Top of Dataset
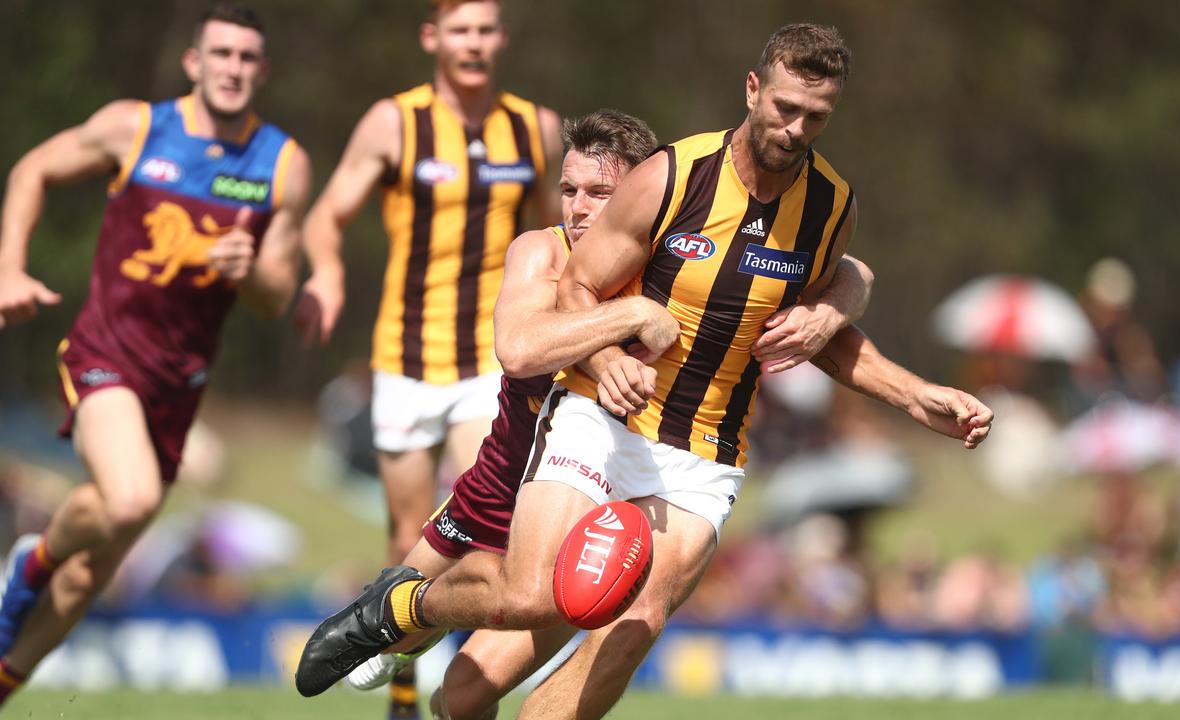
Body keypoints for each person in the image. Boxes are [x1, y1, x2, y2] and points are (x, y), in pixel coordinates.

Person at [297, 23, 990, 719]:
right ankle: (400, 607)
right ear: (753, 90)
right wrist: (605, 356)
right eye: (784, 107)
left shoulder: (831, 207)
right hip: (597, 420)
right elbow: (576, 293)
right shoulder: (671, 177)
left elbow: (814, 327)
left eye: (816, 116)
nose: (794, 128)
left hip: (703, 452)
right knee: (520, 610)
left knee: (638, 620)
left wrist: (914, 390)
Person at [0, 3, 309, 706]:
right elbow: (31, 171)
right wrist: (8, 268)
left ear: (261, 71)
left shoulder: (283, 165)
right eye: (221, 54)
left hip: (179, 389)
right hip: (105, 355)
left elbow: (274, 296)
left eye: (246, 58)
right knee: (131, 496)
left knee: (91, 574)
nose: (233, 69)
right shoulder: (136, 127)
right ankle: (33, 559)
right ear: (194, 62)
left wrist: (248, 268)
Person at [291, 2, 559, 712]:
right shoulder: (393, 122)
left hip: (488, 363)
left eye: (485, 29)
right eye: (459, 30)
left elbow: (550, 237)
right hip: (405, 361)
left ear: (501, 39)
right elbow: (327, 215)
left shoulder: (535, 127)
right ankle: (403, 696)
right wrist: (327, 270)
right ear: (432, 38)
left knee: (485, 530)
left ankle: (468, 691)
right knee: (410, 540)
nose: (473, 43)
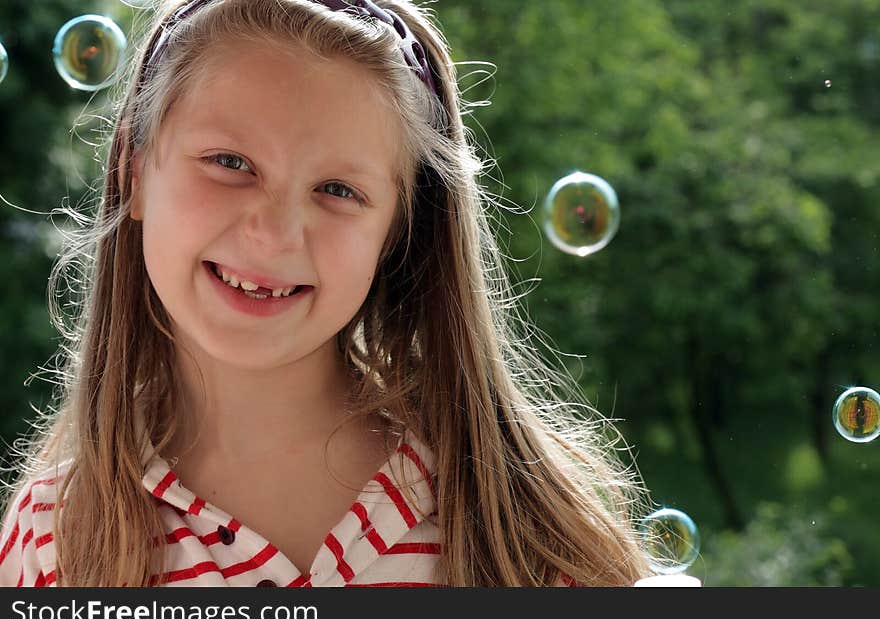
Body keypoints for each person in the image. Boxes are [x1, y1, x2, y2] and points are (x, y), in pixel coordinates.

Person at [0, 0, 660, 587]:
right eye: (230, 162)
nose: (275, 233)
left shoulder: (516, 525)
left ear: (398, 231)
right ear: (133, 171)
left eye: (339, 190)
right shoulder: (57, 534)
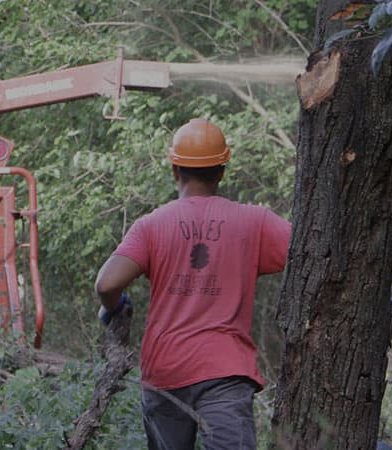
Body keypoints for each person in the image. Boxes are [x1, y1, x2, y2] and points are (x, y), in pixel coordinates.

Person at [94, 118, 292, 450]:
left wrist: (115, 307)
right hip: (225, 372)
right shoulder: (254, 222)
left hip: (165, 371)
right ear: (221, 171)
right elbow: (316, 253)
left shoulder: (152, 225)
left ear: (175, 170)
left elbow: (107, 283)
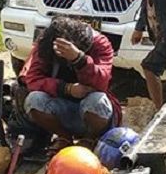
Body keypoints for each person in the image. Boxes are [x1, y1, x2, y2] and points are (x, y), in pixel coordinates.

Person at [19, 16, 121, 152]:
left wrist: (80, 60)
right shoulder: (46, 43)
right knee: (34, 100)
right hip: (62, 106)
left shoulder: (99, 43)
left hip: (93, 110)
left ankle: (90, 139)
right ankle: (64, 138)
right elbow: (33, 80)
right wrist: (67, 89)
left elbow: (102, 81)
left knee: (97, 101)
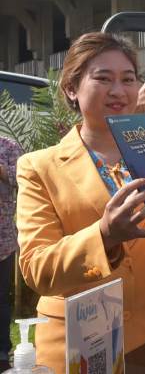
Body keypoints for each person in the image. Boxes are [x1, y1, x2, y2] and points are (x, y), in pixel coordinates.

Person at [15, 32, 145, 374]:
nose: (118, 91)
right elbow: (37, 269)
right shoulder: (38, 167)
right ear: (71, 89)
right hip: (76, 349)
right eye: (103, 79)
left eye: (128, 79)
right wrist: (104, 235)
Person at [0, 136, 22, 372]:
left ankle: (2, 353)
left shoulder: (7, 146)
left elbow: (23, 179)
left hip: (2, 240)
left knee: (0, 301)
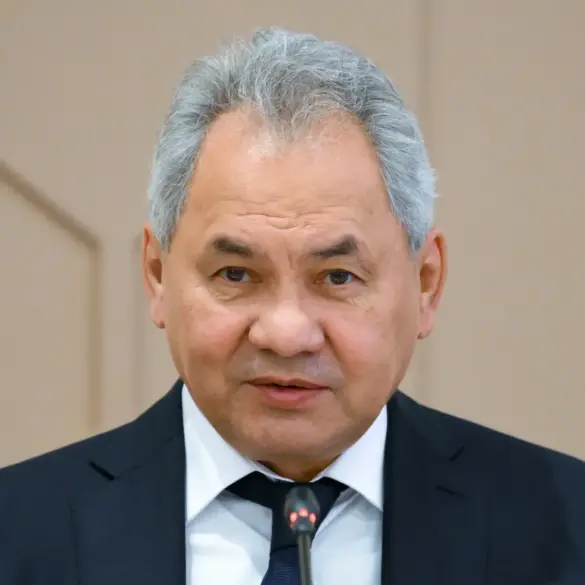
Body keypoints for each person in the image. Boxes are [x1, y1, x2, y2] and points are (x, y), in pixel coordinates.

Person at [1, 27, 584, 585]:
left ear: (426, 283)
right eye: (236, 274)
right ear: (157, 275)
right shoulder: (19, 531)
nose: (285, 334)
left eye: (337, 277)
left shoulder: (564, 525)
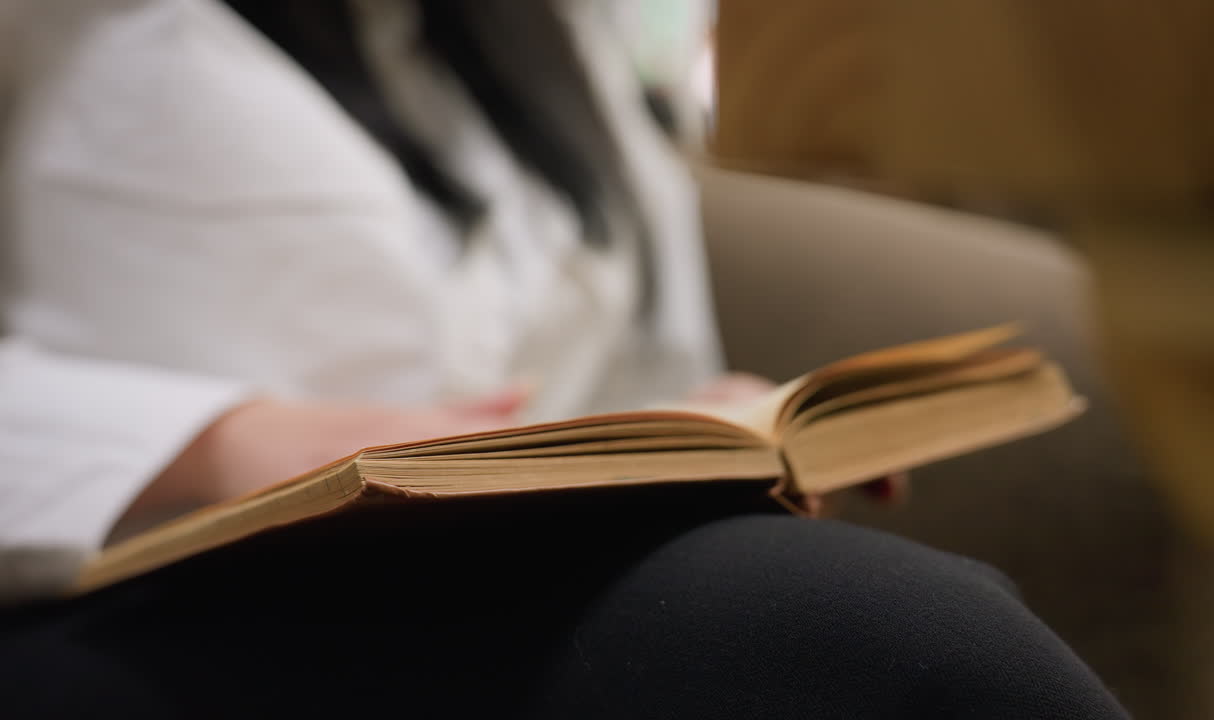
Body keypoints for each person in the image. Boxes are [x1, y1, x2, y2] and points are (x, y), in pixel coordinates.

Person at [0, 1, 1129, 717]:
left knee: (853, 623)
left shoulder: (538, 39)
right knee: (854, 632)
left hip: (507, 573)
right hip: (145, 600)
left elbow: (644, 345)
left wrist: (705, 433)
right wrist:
Bottom of Dataset
## [Your objective]
From the first line of the material down to the line containing "left knee: (485, 530)", inclusive, return each line exactly, skipping any picture.

## [Solution for this task]
Body keypoints for each person in the image. Boxes are [x1, y1, x2, y2] and points are (x, y), in pixel coordinates.

Person at [297, 23, 990, 719]:
right ankle: (400, 607)
right ear: (753, 90)
right wrist: (605, 356)
right eye: (784, 107)
left shoulder: (831, 207)
right hip: (597, 420)
right elbow: (576, 293)
right shoulder: (671, 177)
left elbow: (814, 327)
left eye: (816, 116)
nose: (794, 128)
left hip: (703, 452)
right knee: (520, 610)
left knee: (638, 620)
left wrist: (914, 390)
Person at [0, 3, 309, 706]:
right elbow: (31, 171)
right wrist: (8, 268)
left ear: (261, 71)
left shoulder: (283, 165)
right eye: (221, 54)
left hip: (179, 389)
right hip: (105, 355)
left elbow: (274, 296)
left eye: (246, 58)
right knee: (131, 496)
left knee: (91, 574)
nose: (233, 69)
right shoulder: (136, 127)
right ankle: (33, 559)
right ear: (194, 62)
left wrist: (248, 268)
Person at [291, 2, 559, 712]:
right shoulder: (393, 122)
left hip: (488, 363)
left eye: (485, 29)
right eye: (459, 30)
left elbow: (550, 237)
right hip: (405, 361)
left ear: (501, 39)
right elbow: (327, 215)
left shoulder: (535, 127)
right ankle: (403, 696)
right wrist: (327, 270)
right ear: (432, 38)
left knee: (485, 530)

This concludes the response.